— GOAL OF THE EXERCISE —
Please restate word for word, and with nothing added, the lines that run from the one holding "management of adult" to the end of the entries below.

— MATERIAL PROVIDED —
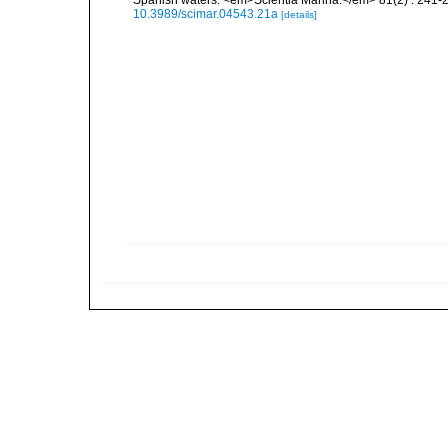
Spanish waters. <em>Scientia Marina.</em> 81(2) : 241-2
10.3989/scimar.04543.21a
[details]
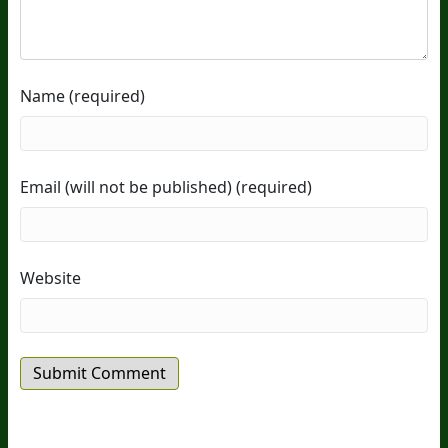
Name (required)
Email (will not be published) (required)
Website
20
Years Of Research.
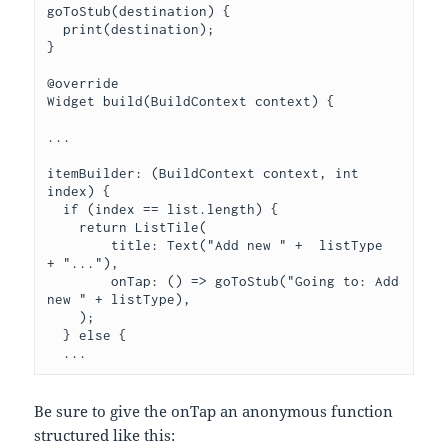
goToStub(destination) {

  print(destination);

}

@override

Widget build(BuildContext context) {

...

itemBuilder: (BuildContext context, int 
index) {

  if (index == list.length) {

    return ListTile(

        title: Text("Add new " +  listType  
+ "..."),

        onTap: () => goToStub("Going to: Add 
new " + listType),

    );

  } else {

  ...
Be sure to give the onTap an anonymous function
structured like this:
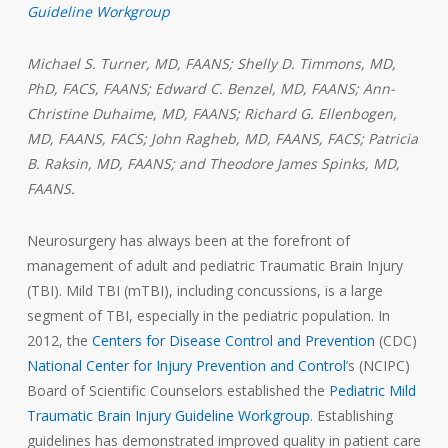
Guideline Workgroup
Michael S. Turner, MD, FAANS; Shelly D. Timmons, MD,
PhD, FACS, FAANS; Edward C. Benzel, MD, FAANS; Ann-
Christine Duhaime, MD, FAANS;
Richard G. Ellenbogen,
MD, FAANS, FACS; John Ragheb, MD, FAANS, FACS; Patricia
B. Raksin, MD, FAANS; and Theodore James Spinks, MD,
FAANS.
Neurosurgery has always been at the forefront of
management of adult and pediatric Traumatic Brain Injury
(TBI). Mild TBI (mTBI), including concussions, is a large
segment of TBI, especially in the pediatric population. In
2012, the
Centers for Disease Control and Prevention
(CDC)
National Center for Injury Prevention and Control
’s (NCIPC)
Board of Scientific Counselors established the
Pediatric Mild
Traumatic Brain Injury Guideline Workgroup
. Establishing
guidelines has demonstrated improved quality in patient care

— SOLUTION TO THIS PROBLEM —
management of adult and pediatric Traumatic Brain Injury
(TBI). Mild TBI (mTBI), including concussions, is a large
segment of TBI, especially in the pediatric population. In
2012, the
Centers for Disease Control and Prevention
(CDC)
National Center for Injury Prevention and Control
’s (NCIPC)
Board of Scientific Counselors established the
Pediatric Mild
Traumatic Brain Injury Guideline Workgroup
. Establishing
guidelines has demonstrated improved quality in patient care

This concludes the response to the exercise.